3. Stopped the runaway integration run and recorded this friction for follow-up.
### Outcome
- New stack-focused tests pass in deterministic targeted runs.
- Full required workspace checks pass.
- Integration-gated suite remains noisy and needs separate stabilization.
## 2026-03-05 - uncommitted
### What I Was Working On
Reviewing architecture for simplification opportunities.
### Friction / Issue
Considered merging `projectPrSync` (30s) and `projectBranchSync` (5s) into a single `projectSync` actor that polls at the faster cadence and does PR fetches every Nth tick. This would reduce actor count by one per repo but violates the single-responsibility-per-actor pattern established in the codebase. Mixed cadences within one actor add conditional tick logic, make the polling intervals harder to reason about independently, and couple two unrelated data sources (git branches vs GitHub API) into one failure domain.
### Attempted Fix / Workaround
None — rejected the idea during review.
### Outcome
- Keep `projectPrSync` and `projectBranchSync` as separate actors.
- Single-responsibility-per-sync-actor is the right pattern for this codebase.
## 2026-03-06 - 77341ff
### What I Was Working On
Bringing up the Docker-based local dev stack with `just dev` after the BaseUI frontend migration.
### Friction / Issue
Docker Desktop recovered, but the frontend container failed immediately with `Cannot find module @rollup/rollup-linux-arm64-gnu`. The dev compose setup bind-mounted the host workspace into `/app`, so the Linux container picked up macOS `node_modules` and missed Rollup's Linux optional package.
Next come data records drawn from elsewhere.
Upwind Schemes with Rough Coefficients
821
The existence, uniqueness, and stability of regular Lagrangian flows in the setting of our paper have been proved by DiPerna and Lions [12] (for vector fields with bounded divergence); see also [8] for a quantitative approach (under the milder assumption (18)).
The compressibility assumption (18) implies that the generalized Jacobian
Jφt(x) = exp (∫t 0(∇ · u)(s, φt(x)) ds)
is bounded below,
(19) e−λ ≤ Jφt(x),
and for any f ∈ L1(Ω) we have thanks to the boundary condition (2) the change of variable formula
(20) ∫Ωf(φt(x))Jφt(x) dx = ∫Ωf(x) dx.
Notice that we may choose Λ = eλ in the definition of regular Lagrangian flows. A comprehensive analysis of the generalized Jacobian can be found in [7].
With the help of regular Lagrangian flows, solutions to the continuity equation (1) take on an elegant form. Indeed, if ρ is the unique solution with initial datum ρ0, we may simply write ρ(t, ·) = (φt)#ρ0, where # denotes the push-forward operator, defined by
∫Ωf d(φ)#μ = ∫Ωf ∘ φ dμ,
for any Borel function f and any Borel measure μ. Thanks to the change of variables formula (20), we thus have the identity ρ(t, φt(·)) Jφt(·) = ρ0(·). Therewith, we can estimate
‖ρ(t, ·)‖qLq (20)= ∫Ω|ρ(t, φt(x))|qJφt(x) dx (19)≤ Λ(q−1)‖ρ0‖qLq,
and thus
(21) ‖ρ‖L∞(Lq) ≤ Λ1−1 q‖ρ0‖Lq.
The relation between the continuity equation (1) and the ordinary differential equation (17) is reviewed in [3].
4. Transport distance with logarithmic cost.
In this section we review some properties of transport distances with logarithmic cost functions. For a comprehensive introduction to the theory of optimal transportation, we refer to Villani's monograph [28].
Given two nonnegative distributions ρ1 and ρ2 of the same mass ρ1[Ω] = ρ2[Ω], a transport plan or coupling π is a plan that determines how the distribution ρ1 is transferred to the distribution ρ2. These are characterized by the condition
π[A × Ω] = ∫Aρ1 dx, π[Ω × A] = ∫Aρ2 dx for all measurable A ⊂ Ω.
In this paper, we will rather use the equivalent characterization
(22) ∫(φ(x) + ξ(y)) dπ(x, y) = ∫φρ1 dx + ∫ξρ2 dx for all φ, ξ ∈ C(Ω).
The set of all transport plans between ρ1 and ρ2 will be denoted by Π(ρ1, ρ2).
### Attempted Fix / Workaround
1. Confirmed Docker itself was healthy again by checking the Unix socket, `docker version`, and the backend health endpoint.
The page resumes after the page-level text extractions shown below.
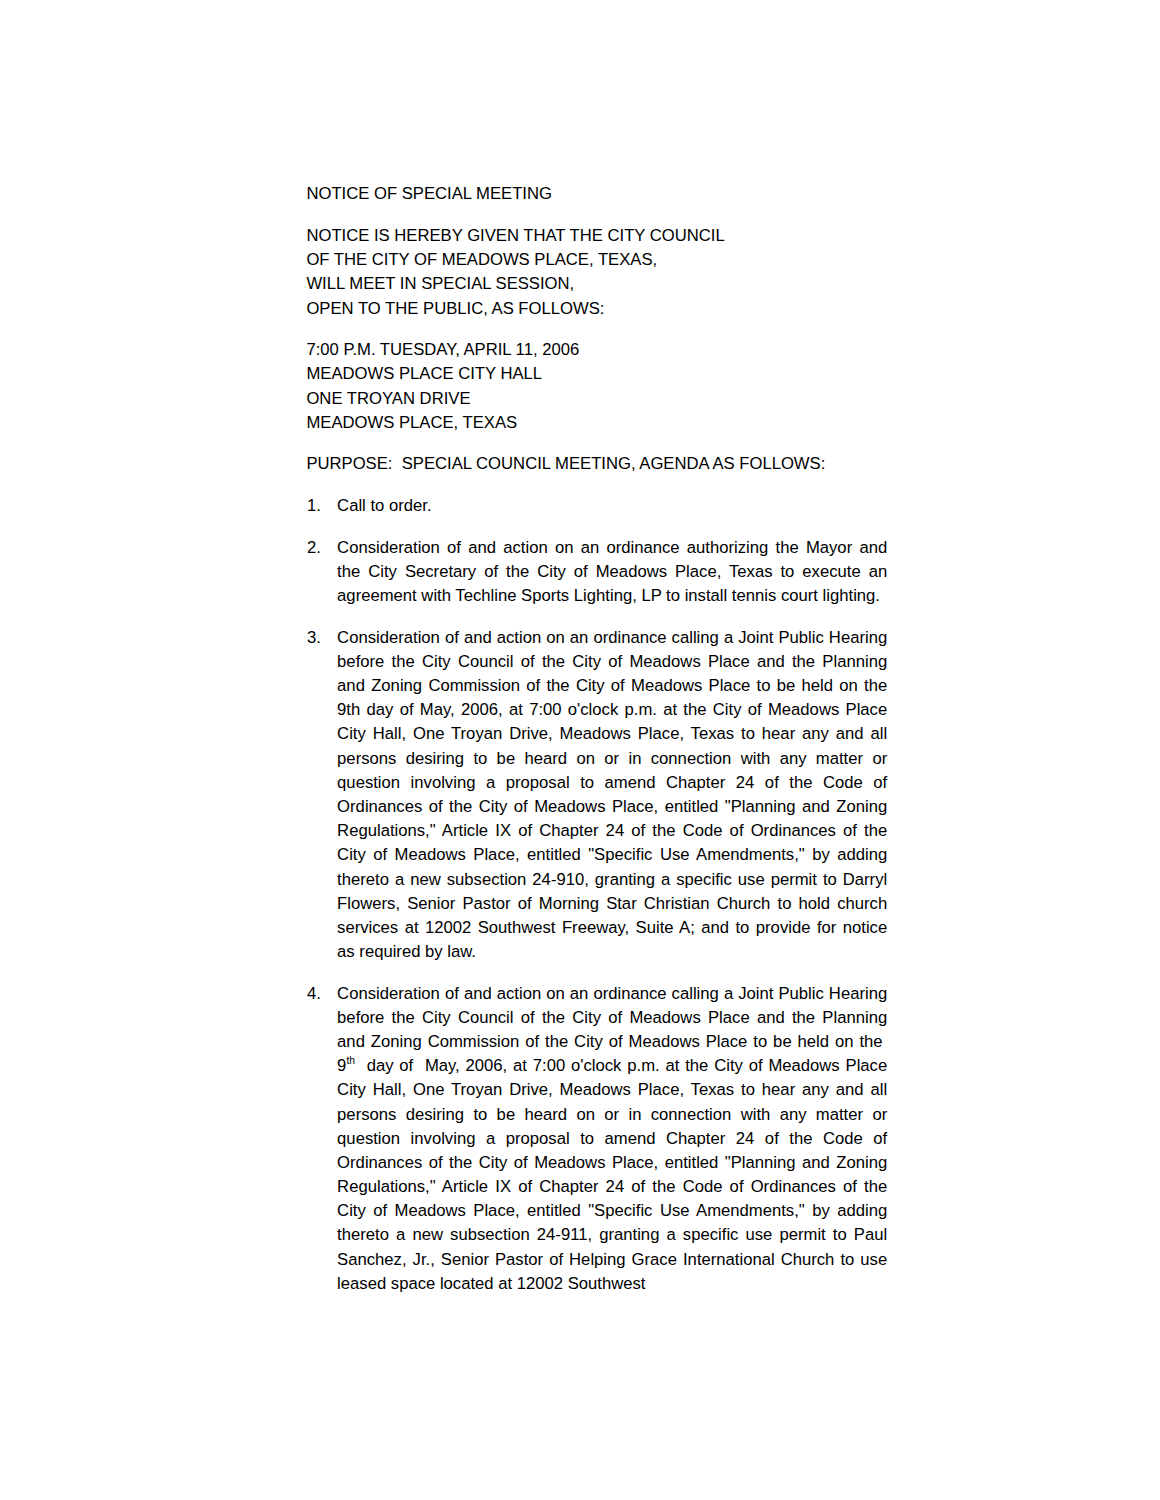NOTICE OF SPECIAL MEETING
NOTICE IS HEREBY GIVEN THAT THE CITY COUNCIL
OF THE CITY OF MEADOWS PLACE, TEXAS,
WILL MEET IN SPECIAL SESSION,
OPEN TO THE PUBLIC, AS FOLLOWS:
7:00 P.M. TUESDAY, APRIL 11, 2006
MEADOWS PLACE CITY HALL
ONE TROYAN DRIVE
MEADOWS PLACE, TEXAS
PURPOSE: SPECIAL COUNCIL MEETING, AGENDA AS FOLLOWS:
Call to order.
Consideration of and action on an ordinance authorizing the Mayor and the City Secretary of the City of Meadows Place, Texas to execute an agreement with Techline Sports Lighting, LP to install tennis court lighting.
Consideration of and action on an ordinance calling a Joint Public Hearing before the City Council of the City of Meadows Place and the Planning and Zoning Commission of the City of Meadows Place to be held on the 9th day of May, 2006, at 7:00 o'clock p.m. at the City of Meadows Place City Hall, One Troyan Drive, Meadows Place, Texas to hear any and all persons desiring to be heard on or in connection with any matter or question involving a proposal to amend Chapter 24 of the Code of Ordinances of the City of Meadows Place, entitled "Planning and Zoning Regulations," Article IX of Chapter 24 of the Code of Ordinances of the City of Meadows Place, entitled "Specific Use Amendments," by adding thereto a new subsection 24-910, granting a specific use permit to Darryl Flowers, Senior Pastor of Morning Star Christian Church to hold church services at 12002 Southwest Freeway, Suite A; and to provide for notice as required by law.
Consideration of and action on an ordinance calling a Joint Public Hearing before the City Council of the City of Meadows Place and the Planning and Zoning Commission of the City of Meadows Place to be held on the 9th day of May, 2006, at 7:00 o'clock p.m. at the City of Meadows Place City Hall, One Troyan Drive, Meadows Place, Texas to hear any and all persons desiring to be heard on or in connection with any matter or question involving a proposal to amend Chapter 24 of the Code of Ordinances of the City of Meadows Place, entitled "Planning and Zoning Regulations," Article IX of Chapter 24 of the Code of Ordinances of the City of Meadows Place, entitled "Specific Use Amendments," by adding thereto a new subsection 24-911, granting a specific use permit to Paul Sanchez, Jr., Senior Pastor of Helping Grace International Church to use leased space located at 12002 Southwest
2. Reproduced the frontend crash inside `docker compose`.
3. Changed the frontend dev service to use named volumes for workspace `node_modules` and the pnpm store, and to run `pnpm install --frozen-lockfile` inside the container before starting Vite.
### Outcome
- Docker engine startup was restored.
- The compose stack no longer depends on host-architecture frontend dependencies.
- `just dev` can proceed to start the backend and Linux-native frontend services cleanly.
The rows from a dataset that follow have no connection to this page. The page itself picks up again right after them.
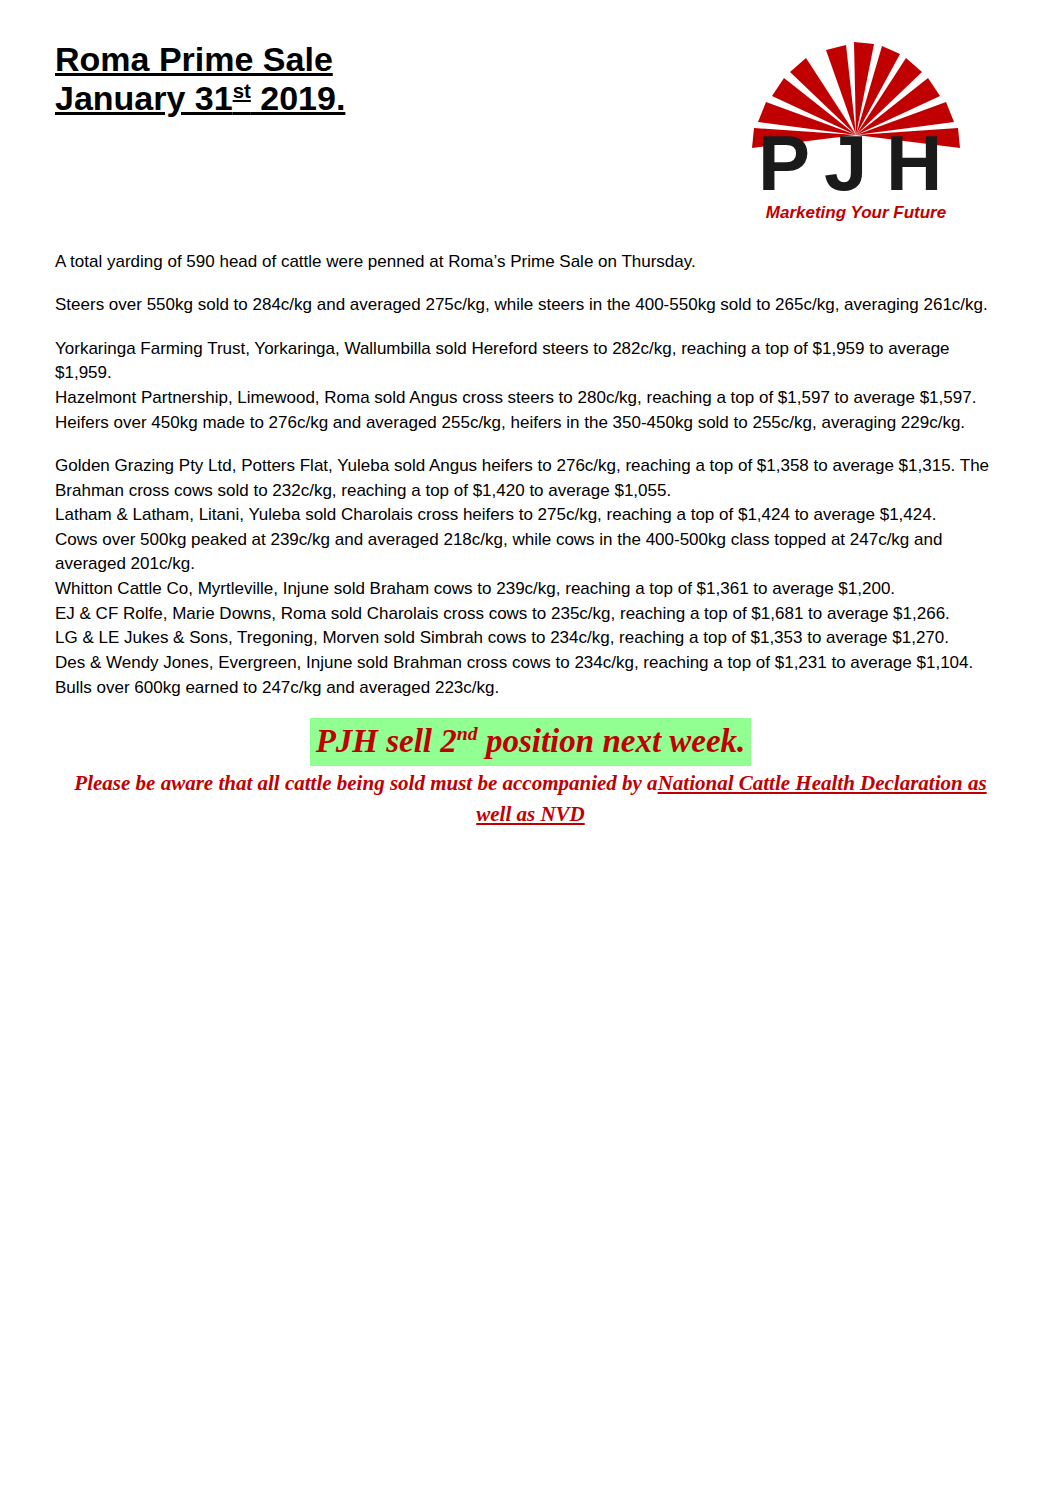Roma Prime Sale
January 31st 2019.
P J H Marketing Your Future
A total yarding of 590 head of cattle were penned at Roma’s Prime Sale on Thursday.
Steers over 550kg sold to 284c/kg and averaged 275c/kg, while steers in the 400-550kg sold to 265c/kg, averaging 261c/kg.
Yorkaringa Farming Trust, Yorkaringa, Wallumbilla sold Hereford steers to 282c/kg, reaching a top of $1,959 to average $1,959.
Hazelmont Partnership, Limewood, Roma sold Angus cross steers to 280c/kg, reaching a top of $1,597 to average $1,597.
Heifers over 450kg made to 276c/kg and averaged 255c/kg, heifers in the 350-450kg sold to 255c/kg, averaging 229c/kg.
Golden Grazing Pty Ltd, Potters Flat, Yuleba sold Angus heifers to 276c/kg, reaching a top of $1,358 to average $1,315. The Brahman cross cows sold to 232c/kg, reaching a top of $1,420 to average $1,055.
Latham & Latham, Litani, Yuleba sold Charolais cross heifers to 275c/kg, reaching a top of $1,424 to average $1,424.
Cows over 500kg peaked at 239c/kg and averaged 218c/kg, while cows in the 400-500kg class topped at 247c/kg and averaged 201c/kg.
Whitton Cattle Co, Myrtleville, Injune sold Braham cows to 239c/kg, reaching a top of $1,361 to average $1,200.
EJ & CF Rolfe, Marie Downs, Roma sold Charolais cross cows to 235c/kg, reaching a top of $1,681 to average $1,266.
LG & LE Jukes & Sons, Tregoning, Morven sold Simbrah cows to 234c/kg, reaching a top of $1,353 to average $1,270.
Des & Wendy Jones, Evergreen, Injune sold Brahman cross cows to 234c/kg, reaching a top of $1,231 to average $1,104.
Bulls over 600kg earned to 247c/kg and averaged 223c/kg.
PJH sell 2nd position next week.
Please be aware that all cattle being sold must be accompanied by aNational Cattle Health Declaration as well as NVD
## 2026-03-06 - uncommitted
### What I Was Working On
Verifying the selected-task UI flow end to end in the browser: create repo, create task, select the task, start an agent session, and send a follow-up message.
### Friction / Issue
Local dev hit three stacked runtime issues during live UI verification:
1. The frontends Vite proxy and the backend/manager startup order were brittle enough that `/api/rivet/metadata` or the manager port `7750` could briefly hang or refuse connections during restarts, which made browser verification look flaky even when the backend eventually came up.
2. The new local sandbox provider initially persisted only the sandbox-agent endpoint, not its bearer token, so ACP session creation later failed with `401 Token Invalid`.
3. The exported local `OPENAI_API_KEY` / `CODEX_API_KEY` credentials came from local ChatGPT/Codex auth state but did not include the `api.responses.write` scope required by Codex ACP, so the agent session could start but failed when the model tried to answer.
### Attempted Fix / Workaround
1. Added permissive CORS on the backend wrapper and iterated on live browser verification until the wrapper + manager startup sequence was stable again.
2. Updated the local provider to return both sandbox-agent `endpoint` and `token`.
3. Updated `sandbox-instance` to refresh local-provider agent credentials instead of trusting stale persisted metadata across backend restarts.
4. Stopped injecting `OPENAI_API_KEY` / `CODEX_API_KEY` into the host-local sandbox-agent process so local Codex can fall back to machine-native auth instead of the under-scoped exported token.
### Outcome
- The browser flow now reaches the real selected-task transcript screen.
- Task creation and initial session creation work in the UI against the local provider.
- A remaining upstream auth/runtime blocker still prevents a clean verified assistant text response in the final follow-up-message step, so that part of the end-to-end flow is not yet reliable enough to claim complete.